== Reading text ==
|Perl: the Markov chain saw|
This is an interesting thought, Anonymous.
I'm cautious of reinventing the wheel here, because I have very little wheel building experience. The Berkeley DB ought to be able to do what I want--assuming I use it correctly, and after tilly's pointers and tips, I suspect I'm using it a bit incorrectly (or just expecting magic where there is none). At this point my plan is to rethink the way I interact with the database to reduce the size of the objects stored and avoid "exists?read->parse->modify->join->write" for every parent entry. I believe most of my problem is with the parenthandling, in that each parent can potentially grow rather large and gets modified a lot.

(Transcribed page text)
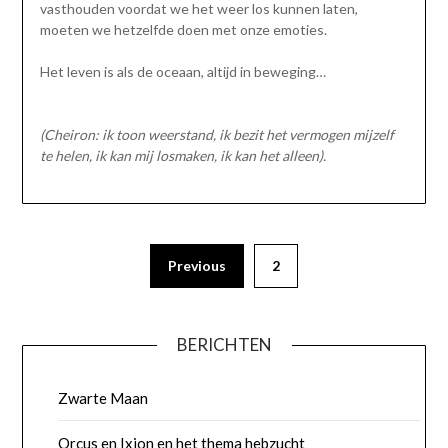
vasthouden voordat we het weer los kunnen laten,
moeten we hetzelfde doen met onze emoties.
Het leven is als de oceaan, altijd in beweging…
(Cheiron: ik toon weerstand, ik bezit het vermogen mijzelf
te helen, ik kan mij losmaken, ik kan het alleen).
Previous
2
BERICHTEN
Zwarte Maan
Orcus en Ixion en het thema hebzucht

---

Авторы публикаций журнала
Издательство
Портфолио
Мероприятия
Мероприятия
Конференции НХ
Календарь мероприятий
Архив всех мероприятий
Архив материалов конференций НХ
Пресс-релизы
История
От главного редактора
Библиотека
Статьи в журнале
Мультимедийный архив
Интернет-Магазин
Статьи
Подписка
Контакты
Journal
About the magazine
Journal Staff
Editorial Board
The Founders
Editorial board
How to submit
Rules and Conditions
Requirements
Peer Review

== Questions on the material ==
(A) In the listing, from the line with "vasthouden voordat we" to the line with "Orcus en Ixion en het thema hebzucht", switch "oceaan" to "zee". Give back only those lines, with nothing else changed.
(B) Continue the forum post about storing Markov chain data in Berkeley DB from where it stops.
These listings are unrelated to the forum post about storing Markov chain data in Berkeley DB.

== Outputs in order ==
(A)
vasthouden voordat we het weer los kunnen laten,
moeten we hetzelfde doen met onze emoties.
Het leven is als de zee, altijd in beweging…
(Cheiron: ik toon weerstand, ik bezit het vermogen mijzelf
te helen, ik kan mij losmaken, ik kan het alleen).
Previous
2
BERICHTEN
Zwarte Maan
Orcus en Ixion en het thema hebzucht

(B)
Using tilly's ideas (and a couple that were pointed out to me in a chatterbox session, also with tilly) I'm going to use a database structure something like this:
$parentmd5 == $url $exists $number_of_children
$parentmd5:childnumber == $md5-pointer
$childmd5 == $url $exists $number_of_children
With this structure I will still have to update the parent entry to increment the number_of_children variable, but the entry will keep a fixed size (I suspect constant resizing is a hindrence) and an increment is cheaper than checking to see if the child is already in the list and appending it to a list of entries. I still have to address the check to see if the child already is in the list--which is where all of my troubles are coming in, as I don't know how to check to see if the child is already among the 'number_of_children' without polling through every child!
So, it all comes down to this: My biggest quandary is how to handle the parent->child relationship efficiently....